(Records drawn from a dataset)

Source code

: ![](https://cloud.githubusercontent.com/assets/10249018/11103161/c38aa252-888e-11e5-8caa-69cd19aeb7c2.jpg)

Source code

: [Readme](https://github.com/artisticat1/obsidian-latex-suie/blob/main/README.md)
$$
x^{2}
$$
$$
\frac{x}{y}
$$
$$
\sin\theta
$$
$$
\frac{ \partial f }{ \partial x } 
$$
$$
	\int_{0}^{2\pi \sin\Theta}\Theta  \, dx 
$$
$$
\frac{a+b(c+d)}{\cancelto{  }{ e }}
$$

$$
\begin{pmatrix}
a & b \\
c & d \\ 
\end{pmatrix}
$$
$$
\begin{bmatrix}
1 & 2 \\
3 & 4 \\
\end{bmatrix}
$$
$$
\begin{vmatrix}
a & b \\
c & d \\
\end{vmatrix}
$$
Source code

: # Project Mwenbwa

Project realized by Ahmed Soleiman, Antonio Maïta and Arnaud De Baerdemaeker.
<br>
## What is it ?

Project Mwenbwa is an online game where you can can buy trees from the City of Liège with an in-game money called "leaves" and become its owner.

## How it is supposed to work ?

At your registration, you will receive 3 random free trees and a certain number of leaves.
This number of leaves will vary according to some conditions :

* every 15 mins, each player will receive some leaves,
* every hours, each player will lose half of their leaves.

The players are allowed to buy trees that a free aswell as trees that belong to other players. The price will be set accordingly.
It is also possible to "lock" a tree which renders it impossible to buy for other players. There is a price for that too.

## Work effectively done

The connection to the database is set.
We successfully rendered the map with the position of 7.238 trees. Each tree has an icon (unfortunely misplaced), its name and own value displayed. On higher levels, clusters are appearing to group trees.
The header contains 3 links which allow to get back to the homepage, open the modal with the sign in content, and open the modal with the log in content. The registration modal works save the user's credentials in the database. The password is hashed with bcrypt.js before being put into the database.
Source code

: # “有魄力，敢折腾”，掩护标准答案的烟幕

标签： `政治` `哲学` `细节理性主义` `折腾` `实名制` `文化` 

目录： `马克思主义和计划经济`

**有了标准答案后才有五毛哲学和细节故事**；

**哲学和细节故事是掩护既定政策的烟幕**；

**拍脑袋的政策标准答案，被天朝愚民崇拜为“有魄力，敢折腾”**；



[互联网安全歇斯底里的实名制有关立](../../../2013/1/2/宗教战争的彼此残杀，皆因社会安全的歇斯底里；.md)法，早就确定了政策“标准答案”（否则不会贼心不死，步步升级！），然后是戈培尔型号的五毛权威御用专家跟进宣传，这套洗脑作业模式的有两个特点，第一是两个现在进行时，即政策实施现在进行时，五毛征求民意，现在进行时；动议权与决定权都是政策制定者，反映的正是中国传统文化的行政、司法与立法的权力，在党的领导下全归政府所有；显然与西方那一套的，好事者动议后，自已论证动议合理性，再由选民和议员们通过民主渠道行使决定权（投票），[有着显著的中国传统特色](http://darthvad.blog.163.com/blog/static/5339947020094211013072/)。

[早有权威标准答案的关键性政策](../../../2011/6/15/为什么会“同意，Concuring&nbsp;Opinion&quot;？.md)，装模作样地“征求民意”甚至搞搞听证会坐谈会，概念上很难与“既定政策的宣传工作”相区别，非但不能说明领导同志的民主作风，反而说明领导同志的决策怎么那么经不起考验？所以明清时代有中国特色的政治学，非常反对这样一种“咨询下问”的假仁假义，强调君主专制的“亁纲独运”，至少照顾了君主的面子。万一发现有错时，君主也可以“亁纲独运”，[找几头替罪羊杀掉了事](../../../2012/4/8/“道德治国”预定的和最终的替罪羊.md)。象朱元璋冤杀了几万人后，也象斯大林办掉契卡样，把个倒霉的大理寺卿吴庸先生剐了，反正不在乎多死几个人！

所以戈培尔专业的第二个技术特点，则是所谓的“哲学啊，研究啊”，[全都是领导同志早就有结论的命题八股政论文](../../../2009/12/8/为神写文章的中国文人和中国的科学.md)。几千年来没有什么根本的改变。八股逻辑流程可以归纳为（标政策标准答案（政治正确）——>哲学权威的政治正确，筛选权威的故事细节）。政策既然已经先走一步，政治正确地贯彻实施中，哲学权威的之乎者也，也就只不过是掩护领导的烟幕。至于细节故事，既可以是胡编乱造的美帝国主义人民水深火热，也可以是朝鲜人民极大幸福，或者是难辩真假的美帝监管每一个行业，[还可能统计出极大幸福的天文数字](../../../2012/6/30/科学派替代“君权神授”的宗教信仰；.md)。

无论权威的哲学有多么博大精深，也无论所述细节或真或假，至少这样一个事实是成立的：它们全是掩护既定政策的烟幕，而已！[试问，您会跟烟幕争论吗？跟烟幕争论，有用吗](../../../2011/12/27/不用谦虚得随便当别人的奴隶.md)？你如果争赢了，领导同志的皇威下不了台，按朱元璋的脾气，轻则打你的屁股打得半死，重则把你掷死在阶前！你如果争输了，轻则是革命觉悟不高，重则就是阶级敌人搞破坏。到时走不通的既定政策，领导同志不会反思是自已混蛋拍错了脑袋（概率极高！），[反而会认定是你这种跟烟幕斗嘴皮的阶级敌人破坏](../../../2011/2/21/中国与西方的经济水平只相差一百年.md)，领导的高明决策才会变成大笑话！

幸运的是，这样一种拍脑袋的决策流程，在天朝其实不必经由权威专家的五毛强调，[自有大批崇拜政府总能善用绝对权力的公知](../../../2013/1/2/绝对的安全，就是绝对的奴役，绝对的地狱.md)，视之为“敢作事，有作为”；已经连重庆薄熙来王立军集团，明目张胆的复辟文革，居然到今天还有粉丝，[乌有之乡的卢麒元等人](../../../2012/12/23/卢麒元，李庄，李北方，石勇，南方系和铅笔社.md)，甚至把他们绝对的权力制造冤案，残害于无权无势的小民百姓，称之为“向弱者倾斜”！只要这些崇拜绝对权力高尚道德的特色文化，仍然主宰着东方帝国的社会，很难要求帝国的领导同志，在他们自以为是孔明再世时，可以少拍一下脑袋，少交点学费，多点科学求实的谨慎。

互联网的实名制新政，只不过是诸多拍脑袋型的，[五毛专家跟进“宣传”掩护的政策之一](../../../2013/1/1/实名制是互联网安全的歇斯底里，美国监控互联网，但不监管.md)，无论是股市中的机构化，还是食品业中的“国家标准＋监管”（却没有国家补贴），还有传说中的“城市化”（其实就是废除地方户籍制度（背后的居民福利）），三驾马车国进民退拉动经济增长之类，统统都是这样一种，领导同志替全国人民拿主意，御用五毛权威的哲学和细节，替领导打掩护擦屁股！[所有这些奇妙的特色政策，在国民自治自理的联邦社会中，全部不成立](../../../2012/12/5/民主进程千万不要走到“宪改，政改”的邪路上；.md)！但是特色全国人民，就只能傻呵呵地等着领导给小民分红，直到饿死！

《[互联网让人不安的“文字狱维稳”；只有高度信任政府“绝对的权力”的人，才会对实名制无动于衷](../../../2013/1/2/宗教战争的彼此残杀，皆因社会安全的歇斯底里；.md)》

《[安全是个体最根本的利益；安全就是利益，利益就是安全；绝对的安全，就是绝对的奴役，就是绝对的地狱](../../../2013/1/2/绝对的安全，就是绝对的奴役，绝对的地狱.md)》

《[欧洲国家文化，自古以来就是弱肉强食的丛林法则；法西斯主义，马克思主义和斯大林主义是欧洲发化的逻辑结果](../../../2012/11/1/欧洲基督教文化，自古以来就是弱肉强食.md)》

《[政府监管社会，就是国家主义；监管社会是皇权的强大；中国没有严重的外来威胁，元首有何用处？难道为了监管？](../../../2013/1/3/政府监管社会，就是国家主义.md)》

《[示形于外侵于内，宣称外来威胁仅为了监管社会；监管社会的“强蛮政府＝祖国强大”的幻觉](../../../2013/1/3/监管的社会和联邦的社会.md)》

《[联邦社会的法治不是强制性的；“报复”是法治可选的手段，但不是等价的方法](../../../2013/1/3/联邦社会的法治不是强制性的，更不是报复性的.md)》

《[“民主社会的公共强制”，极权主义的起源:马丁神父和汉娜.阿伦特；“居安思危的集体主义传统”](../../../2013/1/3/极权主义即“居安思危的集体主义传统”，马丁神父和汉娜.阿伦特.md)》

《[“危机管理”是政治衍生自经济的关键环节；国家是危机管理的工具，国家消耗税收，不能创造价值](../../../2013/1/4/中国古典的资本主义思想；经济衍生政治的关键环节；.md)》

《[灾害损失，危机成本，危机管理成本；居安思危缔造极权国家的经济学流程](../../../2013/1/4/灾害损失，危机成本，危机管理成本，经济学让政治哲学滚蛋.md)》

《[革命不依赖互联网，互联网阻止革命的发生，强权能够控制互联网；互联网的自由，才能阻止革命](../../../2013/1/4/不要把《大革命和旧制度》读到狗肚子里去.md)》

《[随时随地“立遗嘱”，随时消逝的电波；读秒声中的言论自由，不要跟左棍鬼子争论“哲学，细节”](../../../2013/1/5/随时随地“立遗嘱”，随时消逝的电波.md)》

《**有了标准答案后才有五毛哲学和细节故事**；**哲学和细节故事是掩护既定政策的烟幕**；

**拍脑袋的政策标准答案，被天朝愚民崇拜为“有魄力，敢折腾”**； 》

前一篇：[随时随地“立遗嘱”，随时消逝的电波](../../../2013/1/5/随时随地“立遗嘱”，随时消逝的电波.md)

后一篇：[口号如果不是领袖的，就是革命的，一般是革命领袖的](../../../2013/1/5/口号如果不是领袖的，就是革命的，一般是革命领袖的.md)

• **What is needed**
Report all lines above with "price".

• **Output for this task**
The players are allowed to buy trees that a free aswell as trees that belong to other players. The price will be set accordingly.
It is also possible to "lock" a tree which renders it impossible to buy for other players. There is a price for that too.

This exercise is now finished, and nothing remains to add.